Room: Room 202
Purpose: X-ray detector performance, in terms of the ability to produce high signal-to-noise ratio (SNR) images for a given amount of radiation, is quantified by the detective quantum efficiency (DQE). Current clinical detectors have low DQE (<30%) at high-frequencies, which pertaining more to small image features. The purpose of my research is to develop a novel x-ray detector design, called Apodized-Aperture Pixel (AAP), that has high DQE at high-frequencies (2.5x greater than current detector designs) for better visualization of small structures, such as microcalcifications in mammography, which are crucial for early detection of cancer.
Methods: The AAP design uses a micro-element sensor (0.005-0.025mm) and an anti-aliasing filter to produce desired clinical images of current pixel size (0.05-0.20mm). Conventional and AAP designs were modeled using cascaded system analysis to characterize and compare signal and noise. The modulation transfer function (MTF), Wiener noise power spectrum (NPS) and DQE were used to evaluate system performance with proof-of-concept experiments on cesium-iodide (CsI) and selenium (Se) clinical mammography detectors.
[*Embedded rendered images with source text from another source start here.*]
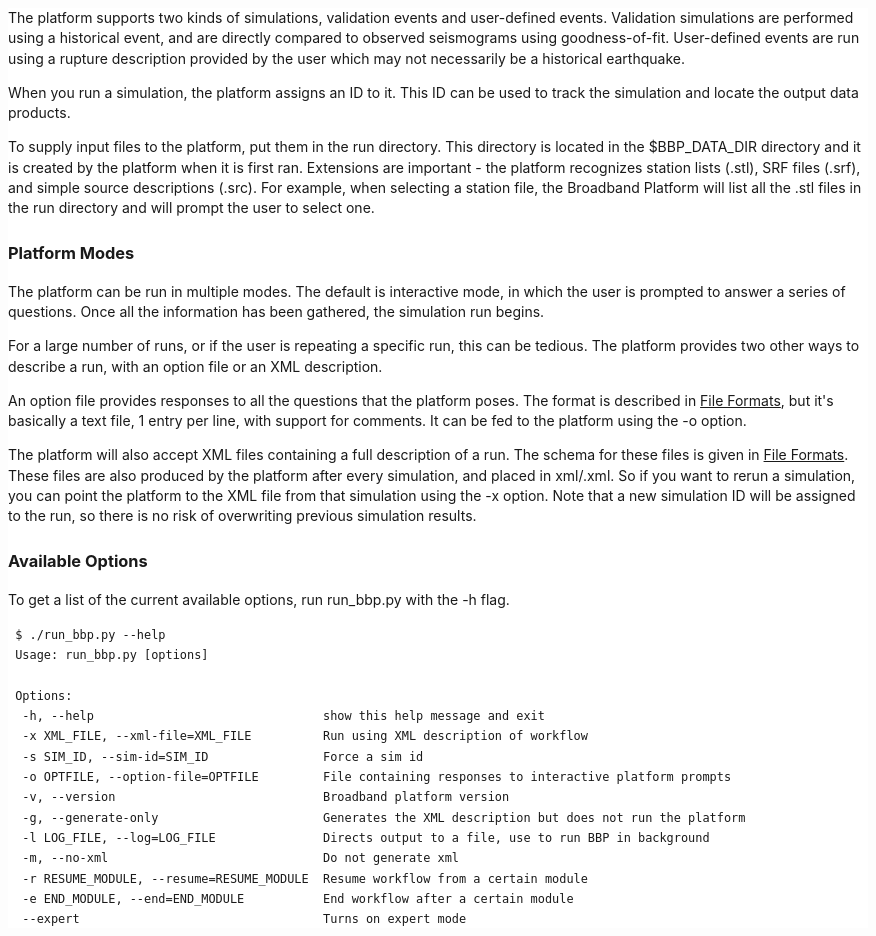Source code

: The platform supports two kinds of simulations, validation events and user-defined events. Validation simulations are performed using a historical event, and are directly compared to observed seismograms using goodness-of-fit. User-defined events are run using a rupture description provided by the user which may not necessarily be a historical earthquake.

When you run a simulation, the platform assigns an ID to it. This ID can be used to track the simulation and locate the output data products.

To supply input files to the platform, put them in the run directory. This directory is located in the $BBP_DATA_DIR directory and it is created by the platform when it is first ran. Extensions are important - the platform recognizes station lists (.stl), SRF files (.srf), and simple source descriptions (.src). For example, when selecting a station file, the Broadband Platform will list all the .stl files in the run directory and will prompt the user to select one.

### Platform Modes

The platform can be run in multiple modes. The default is interactive mode, in which the user is prompted to answer a series of questions. Once all the information has been gathered, the simulation run begins.

For a large number of runs, or if the user is repeating a specific run, this can be tedious. The platform provides two other ways to describe a run, with an option file or an XML description.

An option file provides responses to all the questions that the platform poses. The format is described in [File Formats](https://github.com/SCECcode/BBP/wiki/File-Format-Guide), but it's basically a text file, 1 entry per line, with support for comments. It can be fed to the platform using the -o option.

The platform will also accept XML files containing a full description of a run. The schema for these files is given in [File Formats](https://github.com/SCECcode/BBP/wiki/File-Format-Guide). These files are also produced by the platform after every simulation, and placed in xml/<simulation ID>.xml. So if you want to rerun a simulation, you can point the platform to the XML file from that simulation using the -x option. Note that a new simulation ID will be assigned to the run, so there is no risk of overwriting previous simulation results.

### Available Options

To get a list of the current available options, run run_bbp.py with the -h flag.

```
 $ ./run_bbp.py --help
 Usage: run_bbp.py [options]
 
 Options:
  -h, --help                                show this help message and exit
  -x XML_FILE, --xml-file=XML_FILE          Run using XML description of workflow
  -s SIM_ID, --sim-id=SIM_ID                Force a sim id
  -o OPTFILE, --option-file=OPTFILE         File containing responses to interactive platform prompts
  -v, --version                             Broadband platform version
  -g, --generate-only                       Generates the XML description but does not run the platform
  -l LOG_FILE, --log=LOG_FILE               Directs output to a file, use to run BBP in background
  -m, --no-xml                              Do not generate xml
  -r RESUME_MODULE, --resume=RESUME_MODULE  Resume workflow from a certain module
  -e END_MODULE, --end=END_MODULE           End workflow after a certain module
  --expert                                  Turns on expert mode
```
Results: MTF of the AAP design is 1.5x greater near the image cut-off frequency than conventional design for both CsI and Se converter layers. DQE of the AAP design was 2x greater with CsI and 2.4x greater with Se converter layers at high frequencies.
Conclusion: The AAP design achieves greater MTF and DQE at high-frequencies (near the image cut-off frequency) than conventional design. Higher MTF with the AAP design is due to use of micro-element sensor and percent improvement is independent of x-ray converter material type. Greater DQE with the AAP design is due to reduction of noise aliasing which depends on the x-ray interactions in the converter material. The AAP design can be used to acquire high SNR images for better visualization of fine detail that could improve cancer detection.